Dans ces conditions, le jugement du 25 mars 2024 sera infirmé en ce qu’il a condamné Mme [T] à paiement.
La demande incidente tendant à lui ''substituer’ Mme [O] [S], défunte, ne peut, en l’absence de tout successible valablement appelé en cause, qu’être rejetée.
Mme [F] sera en conséquence déboutée de sa demande à ce titre.
Sur les dépens et l’application de l’article 700 du code de procédure civile
Mme [F] qui succombe doit être condamnée aux dépens d’appel et par voie d’infirmation aux dépens de première instance.
S’agissant des demandes présentées au titre de l’article 700 du code de procédure civile, la cour observe que la renonciation à succession a été portée à la connaissance de la juridiction de première instance dès le début de la procédure, que, comme le montrent les procès-verbaux d’audience de première instance, l’instance s’est poursuivie à la demande expresse de Mme [F] en dépit de la difficulté résultant de l’absence de défendeur utile et que devant la cour alors même que l’infirmation s’imposait, cette dernière s’est abstenue de s’associer à titre principal à cette demande.

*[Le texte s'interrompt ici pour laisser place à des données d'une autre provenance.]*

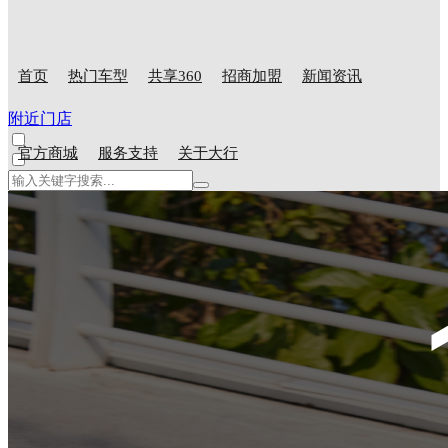
首页
热门车型
共享360
招商加盟
新闻资讯
附近门店
官方商城
服务支持
关于大行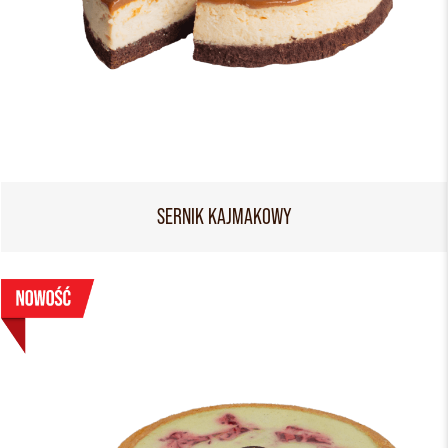
SERNIK KAJMAKOWY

Dans ces conditions, il serait inéquitable de laisser à la charge de Mme [T] la totalité des frais qu’elle a été contrainte d’exposer à hauteur d’appel.
Mme [F] est, en conséquence, condamnée à lui payer la somme de 1.000 euros en application de l’article 700 du code de procédure civile.
PAR CES MOTIFS
La cour statuant publiquement par arrêt contradictoire mis à disposition au greffe, dans la limite de sa saisine,
Infirme le jugement rendu le 25 mars 2024 par le conseil de prud’hommes de Saint-Denis de la Réunion, rectifié par jugement du 21 octobre 2024, en ce qu’il a condamné Mme [E] [S] épouse [T] à payer, outre les dépens de première instance, à Mme [D] [F] les sommes suivantes :
— 11.204,41 euros à titre de rappel d’heures supplémentaires,
— 1.120,44 euros au titre des congés payés afférents,
Statuant à nouveau et ajoutant,
Déboute Mme [D] [F] de ses demandes,
Condamne Mme [D] [F] aux dépens de première instance et d’appel,
Condamne Mme [D] [F] à payer à Mme [E] [S] épouse [T] la somme de 1.000 euros en application de l’article 700 du code de procédure civile,
Le présent arrêt a été signé par Madame Corinne Jacquemin, présidente de chambre, et par Mme Delphine Schuft, greffière, à laquelle la minute de la décision a été remise par le magistrat signataire.